O argumento de "O Dom" é assinado por Billy Bob Thornton, o que desde logo deixava antever mais uma crónica sobre o sul dos Estados Unidos, desenhada a partir de um qualquer foco de contradição. Os momentos iniciais do filme parecem vir confirmar essa hipótese: somos apresentados à personagem de Cate Blanchett, uma cartomante/vidente que gere o seu negócio em casa, e serve de centro espiritual alternativo à igreja da terra: prevê, aconselha, reconforta e dá respostas a seres mais ou menos perdidos, sejam eles mulheres violentadas pelos maridos (Hillary Swank) ou mecânicos a braços com traumas de infância (Giovanni Ribisi). É aparentemente aceite pela comunidade (vê-se pelo modo como se integra nas festas e na vida social local, ou ainda pela relação com o professor de liceu interpretado por Greg Kinnear), mas há sinais - estamos no "God fearing" sul dos Estados Unidos - de alguma desconfiança, representada pela violenta personagem de Keanu Reeves (numa curiosa presença "against type"), que lhe chama "bruxa" tanto quanto se auto-define como um "bom cristão".

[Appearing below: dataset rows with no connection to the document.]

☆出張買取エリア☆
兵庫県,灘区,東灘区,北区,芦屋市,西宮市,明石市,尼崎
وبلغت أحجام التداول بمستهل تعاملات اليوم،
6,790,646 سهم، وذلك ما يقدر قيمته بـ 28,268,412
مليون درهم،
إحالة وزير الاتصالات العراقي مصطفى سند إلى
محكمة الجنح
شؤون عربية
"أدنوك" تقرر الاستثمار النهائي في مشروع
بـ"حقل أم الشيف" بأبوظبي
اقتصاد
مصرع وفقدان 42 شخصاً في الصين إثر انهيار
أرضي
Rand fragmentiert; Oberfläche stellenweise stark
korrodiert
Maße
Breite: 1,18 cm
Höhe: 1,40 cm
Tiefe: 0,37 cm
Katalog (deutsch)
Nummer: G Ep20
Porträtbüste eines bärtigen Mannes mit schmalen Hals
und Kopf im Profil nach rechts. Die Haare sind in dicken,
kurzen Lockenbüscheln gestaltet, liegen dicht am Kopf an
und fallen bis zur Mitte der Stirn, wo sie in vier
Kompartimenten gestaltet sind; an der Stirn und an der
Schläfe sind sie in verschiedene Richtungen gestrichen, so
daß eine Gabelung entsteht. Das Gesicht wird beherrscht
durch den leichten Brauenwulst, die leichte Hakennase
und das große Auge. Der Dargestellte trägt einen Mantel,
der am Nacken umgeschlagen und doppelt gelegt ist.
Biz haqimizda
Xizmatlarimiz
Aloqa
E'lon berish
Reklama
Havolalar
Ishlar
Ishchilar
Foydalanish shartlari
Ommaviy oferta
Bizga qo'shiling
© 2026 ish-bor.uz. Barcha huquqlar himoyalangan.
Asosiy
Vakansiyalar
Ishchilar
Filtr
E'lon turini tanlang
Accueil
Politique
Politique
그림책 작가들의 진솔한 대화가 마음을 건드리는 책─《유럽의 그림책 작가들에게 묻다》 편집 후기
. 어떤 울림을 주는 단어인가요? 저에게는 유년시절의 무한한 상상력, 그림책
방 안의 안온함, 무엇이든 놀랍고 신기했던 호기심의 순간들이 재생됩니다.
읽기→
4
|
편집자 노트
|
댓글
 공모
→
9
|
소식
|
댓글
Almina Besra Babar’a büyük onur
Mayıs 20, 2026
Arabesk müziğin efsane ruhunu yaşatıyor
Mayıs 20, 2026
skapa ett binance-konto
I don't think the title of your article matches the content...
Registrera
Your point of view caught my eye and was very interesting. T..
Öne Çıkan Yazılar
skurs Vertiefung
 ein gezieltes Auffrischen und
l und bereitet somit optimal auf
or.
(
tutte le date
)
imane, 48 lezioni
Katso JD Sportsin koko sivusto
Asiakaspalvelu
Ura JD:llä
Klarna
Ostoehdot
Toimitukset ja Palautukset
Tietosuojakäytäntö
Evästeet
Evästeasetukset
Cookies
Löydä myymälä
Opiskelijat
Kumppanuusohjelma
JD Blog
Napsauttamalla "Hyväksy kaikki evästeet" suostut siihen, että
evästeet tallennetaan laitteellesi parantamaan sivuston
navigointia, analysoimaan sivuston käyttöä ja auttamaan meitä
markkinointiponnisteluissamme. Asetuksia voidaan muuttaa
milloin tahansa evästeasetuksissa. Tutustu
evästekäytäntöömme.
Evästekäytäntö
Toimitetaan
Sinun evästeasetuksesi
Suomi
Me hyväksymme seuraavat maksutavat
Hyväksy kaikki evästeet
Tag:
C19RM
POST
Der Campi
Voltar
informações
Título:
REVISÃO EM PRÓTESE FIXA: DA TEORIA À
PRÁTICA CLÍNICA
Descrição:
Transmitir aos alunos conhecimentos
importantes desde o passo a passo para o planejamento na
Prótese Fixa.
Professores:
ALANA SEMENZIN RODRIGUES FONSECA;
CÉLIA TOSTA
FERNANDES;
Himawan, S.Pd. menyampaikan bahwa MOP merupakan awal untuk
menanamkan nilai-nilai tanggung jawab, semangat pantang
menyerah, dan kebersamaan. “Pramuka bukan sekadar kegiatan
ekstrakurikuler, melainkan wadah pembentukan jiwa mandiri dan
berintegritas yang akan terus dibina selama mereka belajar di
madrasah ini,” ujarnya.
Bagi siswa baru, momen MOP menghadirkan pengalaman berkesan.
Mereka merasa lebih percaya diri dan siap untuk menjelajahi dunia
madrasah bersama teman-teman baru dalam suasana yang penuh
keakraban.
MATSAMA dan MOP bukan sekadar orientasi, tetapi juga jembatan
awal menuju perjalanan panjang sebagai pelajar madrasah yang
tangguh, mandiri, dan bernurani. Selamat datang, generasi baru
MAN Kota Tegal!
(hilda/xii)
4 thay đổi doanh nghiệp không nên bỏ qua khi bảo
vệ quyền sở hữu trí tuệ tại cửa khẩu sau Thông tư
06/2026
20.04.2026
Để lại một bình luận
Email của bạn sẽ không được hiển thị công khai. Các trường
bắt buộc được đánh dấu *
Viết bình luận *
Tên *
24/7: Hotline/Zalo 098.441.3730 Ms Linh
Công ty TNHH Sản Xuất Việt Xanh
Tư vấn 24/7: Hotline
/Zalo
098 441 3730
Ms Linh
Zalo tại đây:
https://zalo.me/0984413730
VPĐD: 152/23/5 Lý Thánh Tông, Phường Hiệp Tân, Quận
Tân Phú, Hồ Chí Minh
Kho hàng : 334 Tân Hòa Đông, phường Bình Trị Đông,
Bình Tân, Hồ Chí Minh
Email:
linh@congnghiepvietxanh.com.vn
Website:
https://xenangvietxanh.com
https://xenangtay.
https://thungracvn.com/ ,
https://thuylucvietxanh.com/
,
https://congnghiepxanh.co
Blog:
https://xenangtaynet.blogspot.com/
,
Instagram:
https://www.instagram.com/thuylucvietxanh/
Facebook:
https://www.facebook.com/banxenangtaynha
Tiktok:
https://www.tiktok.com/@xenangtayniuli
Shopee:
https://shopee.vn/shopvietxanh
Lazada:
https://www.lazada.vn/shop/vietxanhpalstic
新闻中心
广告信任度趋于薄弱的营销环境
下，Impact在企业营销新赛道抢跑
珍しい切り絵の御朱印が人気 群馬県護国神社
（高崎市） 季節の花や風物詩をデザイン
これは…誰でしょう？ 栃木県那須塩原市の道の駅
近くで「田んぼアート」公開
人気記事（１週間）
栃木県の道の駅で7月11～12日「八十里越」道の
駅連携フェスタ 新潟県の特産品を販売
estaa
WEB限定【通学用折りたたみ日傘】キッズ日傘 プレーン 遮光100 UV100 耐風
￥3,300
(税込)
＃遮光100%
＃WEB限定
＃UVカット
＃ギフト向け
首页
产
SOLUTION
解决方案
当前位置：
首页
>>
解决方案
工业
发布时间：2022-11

Fantástico de pacotilha. Durante os primeiros vinte minutos, sensivelmente o tempo que demoram a ser apresentadas as personagens e clarificado o seu estatuto, "O Dom" parece que vai ser, portanto, um retrato de grupo, um filme sobre o calor e as contradições do sul, estruturado sobre pequenos dramas do quotidiano. Depois, subitamente, acontece um crime (ou suspeita-se que aconteceu, pois a infiel noiva de Greg Kinnear, interpretada por Katie Holmes, desaparece), e "O Dom" passa a ser outra coisa, situada algures entre um filme de Shyamalan (menos rococó, no entanto) e "A Verdade Escondida" de Robert Zemeckis.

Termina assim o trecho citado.